> **EXERCISE REQUIREMENTS**: Any picture in the data below should be skipped, while every line is repeated exactly.

> **GIVEN DATA**:

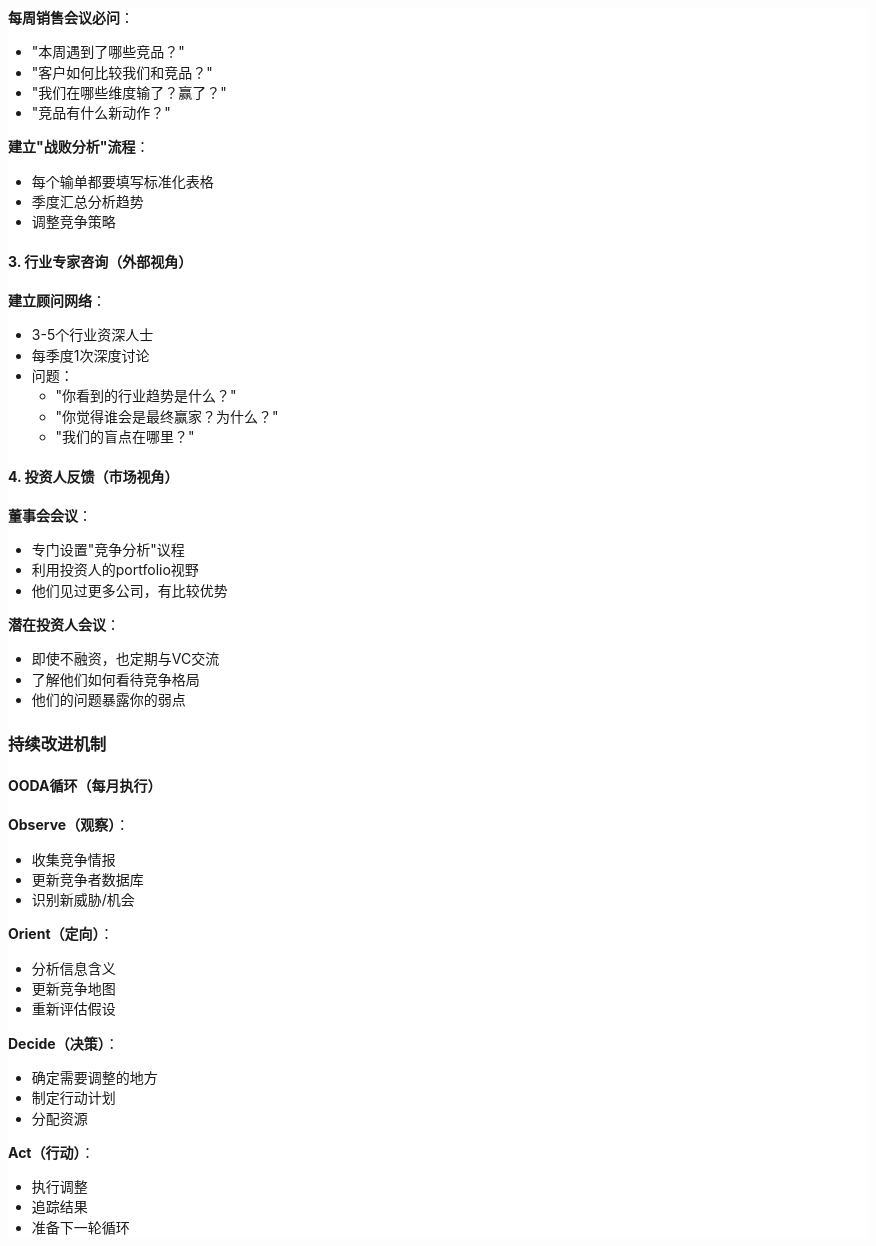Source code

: **每周销售会议必问**：
- "本周遇到了哪些竞品？"
- "客户如何比较我们和竞品？"
- "我们在哪些维度输了？赢了？"
- "竞品有什么新动作？"

**建立"战败分析"流程**：
- 每个输单都要填写标准化表格
- 季度汇总分析趋势
- 调整竞争策略

#### **3. 行业专家咨询（外部视角）**

**建立顾问网络**：
- 3-5个行业资深人士
- 每季度1次深度讨论
- 问题：
  - "你看到的行业趋势是什么？"
  - "你觉得谁会是最终赢家？为什么？"
  - "我们的盲点在哪里？"

#### **4. 投资人反馈（市场视角）**

**董事会会议**：
- 专门设置"竞争分析"议程
- 利用投资人的portfolio视野
- 他们见过更多公司，有比较优势

**潜在投资人会议**：
- 即使不融资，也定期与VC交流
- 了解他们如何看待竞争格局
- 他们的问题暴露你的弱点

### **持续改进机制**

#### **OODA循环（每月执行）**

**Observe（观察）**：
- 收集竞争情报
- 更新竞争者数据库
- 识别新威胁/机会

**Orient（定向）**：
- 分析信息含义
- 更新竞争地图
- 重新评估假设

**Decide（决策）**：
- 确定需要调整的地方
- 制定行动计划
- 分配资源

**Act（行动）**：
- 执行调整
- 追踪结果
- 准备下一轮循环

> **WRITTEN SOLUTION**:
Source code

: **每周销售会议必问**：
- "本周遇到了哪些竞品？"
- "客户如何比较我们和竞品？"
- "我们在哪些维度输了？赢了？"
- "竞品有什么新动作？"

**建立"战败分析"流程**：
- 每个输单都要填写标准化表格
- 季度汇总分析趋势
- 调整竞争策略

#### **3. 行业专家咨询（外部视角）**

**建立顾问网络**：
- 3-5个行业资深人士
- 每季度1次深度讨论
- 问题：
  - "你看到的行业趋势是什么？"
  - "你觉得谁会是最终赢家？为什么？"
  - "我们的盲点在哪里？"

#### **4. 投资人反馈（市场视角）**

**董事会会议**：
- 专门设置"竞争分析"议程
- 利用投资人的portfolio视野
- 他们见过更多公司，有比较优势

**潜在投资人会议**：
- 即使不融资，也定期与VC交流
- 了解他们如何看待竞争格局
- 他们的问题暴露你的弱点

### **持续改进机制**

#### **OODA循环（每月执行）**

**Observe（观察）**：
- 收集竞争情报
- 更新竞争者数据库
- 识别新威胁/机会

**Orient（定向）**：
- 分析信息含义
- 更新竞争地图
- 重新评估假设

**Decide（决策）**：
- 确定需要调整的地方
- 制定行动计划
- 分配资源

**Act（行动）**：
- 执行调整
- 追踪结果
- 准备下一轮循环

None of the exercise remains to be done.